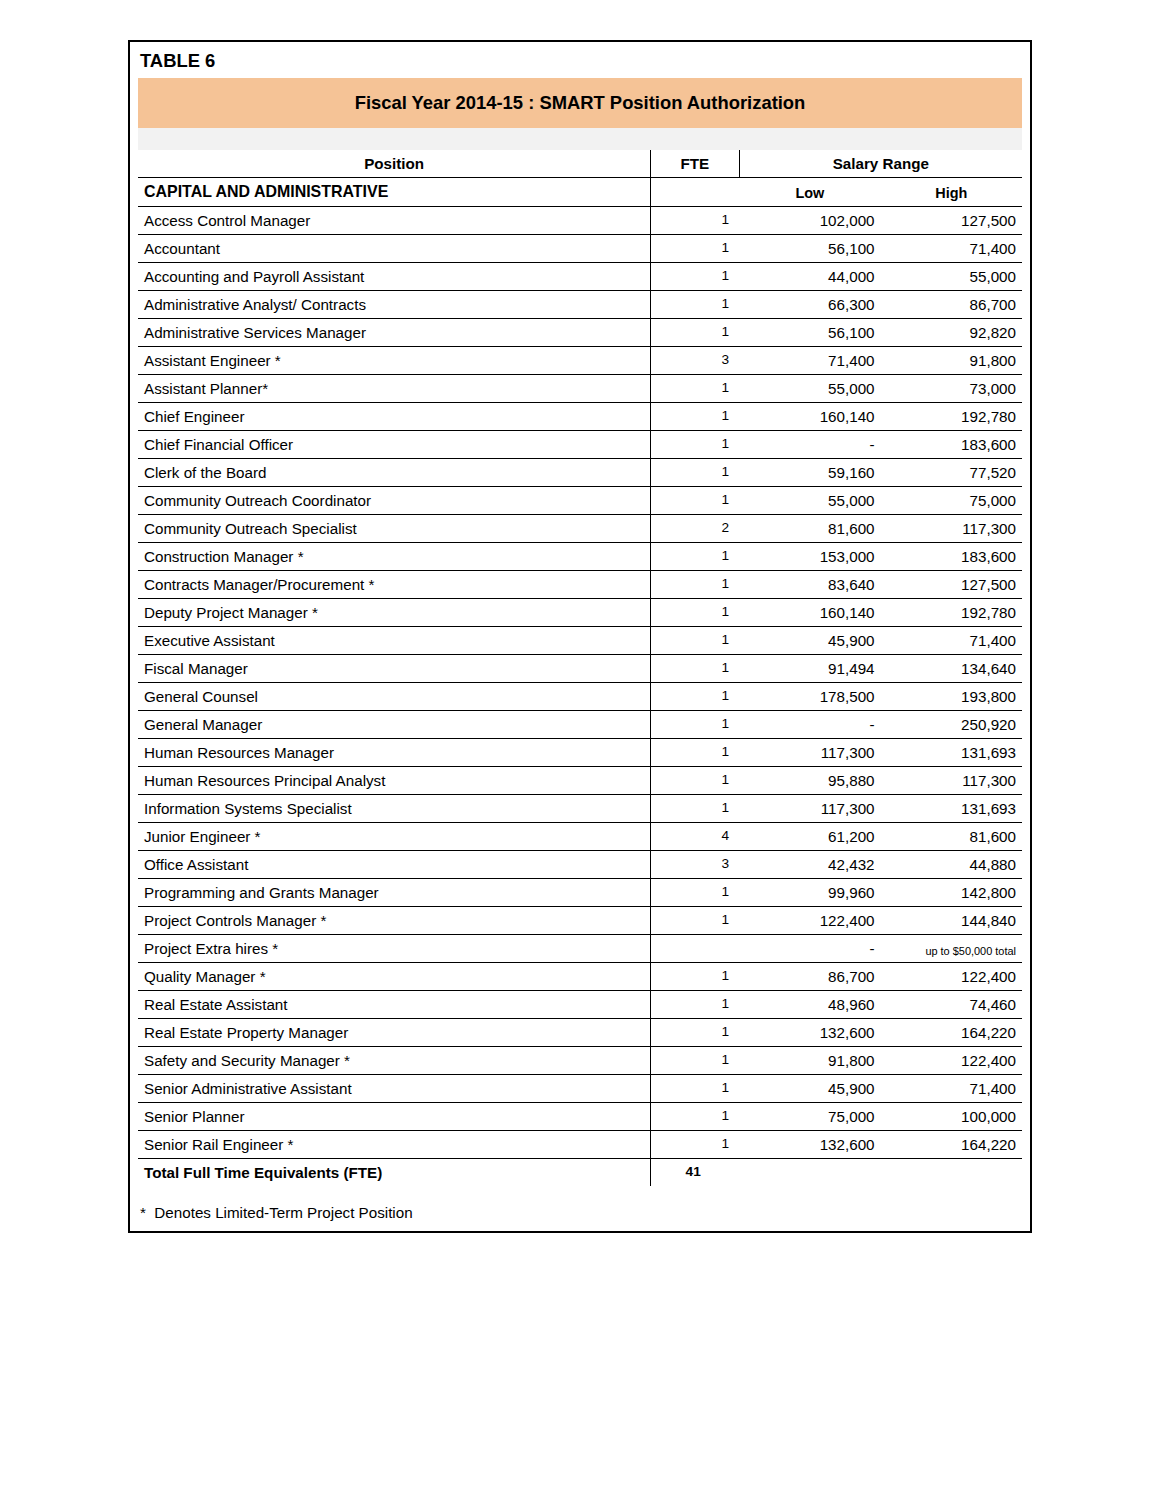TABLE 6
Fiscal Year 2014-15 : SMART Position Authorization
| Position | FTE | Salary Range |
| --- | --- | --- |
| CAPITAL AND ADMINISTRATIVE | | Low | High |
| Access Control Manager | 1 | 102,000 | 127,500 |
| Accountant | 1 | 56,100 | 71,400 |
| Accounting and Payroll Assistant | 1 | 44,000 | 55,000 |
| Administrative Analyst/ Contracts | 1 | 66,300 | 86,700 |
| Administrative Services Manager | 1 | 56,100 | 92,820 |
| Assistant Engineer * | 3 | 71,400 | 91,800 |
| Assistant Planner* | 1 | 55,000 | 73,000 |
| Chief Engineer | 1 | 160,140 | 192,780 |
| Chief Financial Officer | 1 | - | 183,600 |
| Clerk of the Board | 1 | 59,160 | 77,520 |
| Community Outreach Coordinator | 1 | 55,000 | 75,000 |
| Community Outreach Specialist | 2 | 81,600 | 117,300 |
| Construction Manager * | 1 | 153,000 | 183,600 |
| Contracts Manager/Procurement * | 1 | 83,640 | 127,500 |
| Deputy Project Manager * | 1 | 160,140 | 192,780 |
| Executive Assistant | 1 | 45,900 | 71,400 |
| Fiscal Manager | 1 | 91,494 | 134,640 |
| General Counsel | 1 | 178,500 | 193,800 |
| General Manager | 1 | - | 250,920 |
| Human Resources Manager | 1 | 117,300 | 131,693 |
| Human Resources Principal Analyst | 1 | 95,880 | 117,300 |
| Information Systems Specialist | 1 | 117,300 | 131,693 |
| Junior Engineer * | 4 | 61,200 | 81,600 |
| Office Assistant | 3 | 42,432 | 44,880 |
| Programming and Grants Manager | 1 | 99,960 | 142,800 |
| Project Controls Manager * | 1 | 122,400 | 144,840 |
| Project Extra hires * | | - | up to $50,000 total |
| Quality Manager * | 1 | 86,700 | 122,400 |
| Real Estate Assistant | 1 | 48,960 | 74,460 |
| Real Estate Property Manager | 1 | 132,600 | 164,220 |
| Safety and Security Manager * | 1 | 91,800 | 122,400 |
| Senior Administrative Assistant | 1 | 45,900 | 71,400 |
| Senior Planner | 1 | 75,000 | 100,000 |
| Senior Rail Engineer * | 1 | 132,600 | 164,220 |
| Total Full Time Equivalents (FTE) | 41 | | |
* Denotes Limited-Term Project Position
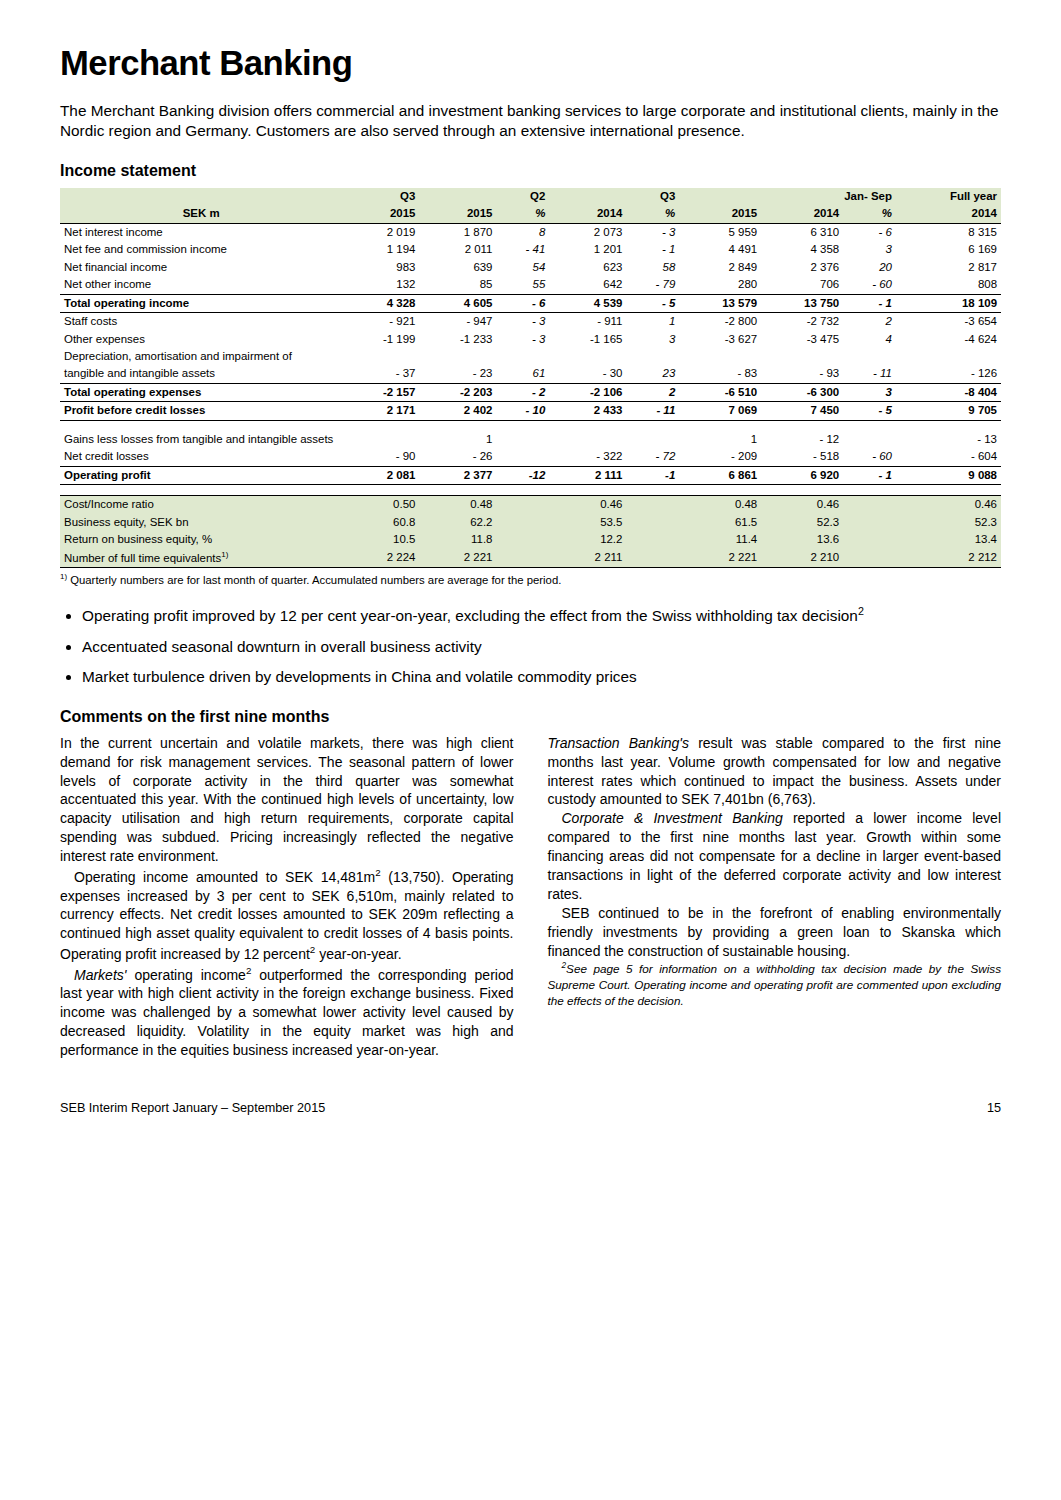Merchant Banking
The Merchant Banking division offers commercial and investment banking services to large corporate and institutional clients, mainly in the Nordic region and Germany. Customers are also served through an extensive international presence.
Income statement
| | Q3 | Q2 | Q3 | Jan- Sep | Full year |
| --- | --- | --- | --- | --- | --- |
| SEK m | 2015 | 2015 | % | 2014 | % | 2015 | 2014 | % | 2014 |
| Net interest income | 2 019 | 1 870 | 8 | 2 073 | - 3 | 5 959 | 6 310 | - 6 | 8 315 |
| Net fee and commission income | 1 194 | 2 011 | - 41 | 1 201 | - 1 | 4 491 | 4 358 | 3 | 6 169 |
| Net financial income | 983 | 639 | 54 | 623 | 58 | 2 849 | 2 376 | 20 | 2 817 |
| Net other income | 132 | 85 | 55 | 642 | - 79 | 280 | 706 | - 60 | 808 |
| Total operating income | 4 328 | 4 605 | - 6 | 4 539 | - 5 | 13 579 | 13 750 | - 1 | 18 109 |
| Staff costs | - 921 | - 947 | - 3 | - 911 | 1 | -2 800 | -2 732 | 2 | -3 654 |
| Other expenses | -1 199 | -1 233 | - 3 | -1 165 | 3 | -3 627 | -3 475 | 4 | -4 624 |
| Depreciation, amortisation and impairment of | | | | | | | | | |
| tangible and intangible assets | - 37 | - 23 | 61 | - 30 | 23 | - 83 | - 93 | - 11 | - 126 |
| Total operating expenses | -2 157 | -2 203 | - 2 | -2 106 | 2 | -6 510 | -6 300 | 3 | -8 404 |
| Profit before credit losses | 2 171 | 2 402 | - 10 | 2 433 | - 11 | 7 069 | 7 450 | - 5 | 9 705 |
| Gains less losses from tangible and intangible assets | | 1 | | | | 1 | - 12 | | - 13 |
| Net credit losses | - 90 | - 26 | | - 322 | - 72 | - 209 | - 518 | - 60 | - 604 |
| Operating profit | 2 081 | 2 377 | -12 | 2 111 | -1 | 6 861 | 6 920 | - 1 | 9 088 |
| Cost/Income ratio | 0.50 | 0.48 | | 0.46 | | 0.48 | 0.46 | | 0.46 |
| Business equity, SEK bn | 60.8 | 62.2 | | 53.5 | | 61.5 | 52.3 | | 52.3 |
| Return on business equity, % | 10.5 | 11.8 | | 12.2 | | 11.4 | 13.6 | | 13.4 |
| Number of full time equivalents 1) | 2 224 | 2 221 | | 2 211 | | 2 221 | 2 210 | | 2 212 |
1) Quarterly numbers are for last month of quarter. Accumulated numbers are average for the period.
Operating profit improved by 12 per cent year-on-year, excluding the effect from the Swiss withholding tax decision2
Accentuated seasonal downturn in overall business activity
Market turbulence driven by developments in China and volatile commodity prices
Comments on the first nine months
In the current uncertain and volatile markets, there was high client demand for risk management services. The seasonal pattern of lower levels of corporate activity in the third quarter was somewhat accentuated this year. With the continued high levels of uncertainty, low capacity utilisation and high return requirements, corporate capital spending was subdued. Pricing increasingly reflected the negative interest rate environment.
Operating income amounted to SEK 14,481m2 (13,750). Operating expenses increased by 3 per cent to SEK 6,510m, mainly related to currency effects. Net credit losses amounted to SEK 209m reflecting a continued high asset quality equivalent to credit losses of 4 basis points. Operating profit increased by 12 percent2 year-on-year.
Markets' operating income2 outperformed the corresponding period last year with high client activity in the foreign exchange business. Fixed income was challenged by a somewhat lower activity level caused by decreased liquidity. Volatility in the equity market was high and performance in the equities business increased year-on-year.
Transaction Banking's result was stable compared to the first nine months last year. Volume growth compensated for low and negative interest rates which continued to impact the business. Assets under custody amounted to SEK 7,401bn (6,763).
Corporate & Investment Banking reported a lower income level compared to the first nine months last year. Growth within some financing areas did not compensate for a decline in larger event-based transactions in light of the deferred corporate activity and low interest rates.
SEB continued to be in the forefront of enabling environmentally friendly investments by providing a green loan to Skanska which financed the construction of sustainable housing.
2See page 5 for information on a withholding tax decision made by the Swiss Supreme Court. Operating income and operating profit are commented upon excluding the effects of the decision.
SEB Interim Report January – September 2015 15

-*-

▶ [Work instruction]
Find the line with "56,100 | 92,820 |" in the material above. Reproduce it and each line after it up to and including the line with "83,640 | 127,500 |".

▶ [Result of this task]
| Administrative Services Manager | 1 | 56,100 | 92,820 |
| Assistant Engineer * | 3 | 71,400 | 91,800 |
| Assistant Planner* | 1 | 55,000 | 73,000 |
| Chief Engineer | 1 | 160,140 | 192,780 |
| Chief Financial Officer | 1 | - | 183,600 |
| Clerk of the Board | 1 | 59,160 | 77,520 |
| Community Outreach Coordinator | 1 | 55,000 | 75,000 |
| Community Outreach Specialist | 2 | 81,600 | 117,300 |
| Construction Manager * | 1 | 153,000 | 183,600 |
| Contracts Manager/Procurement * | 1 | 83,640 | 127,500 |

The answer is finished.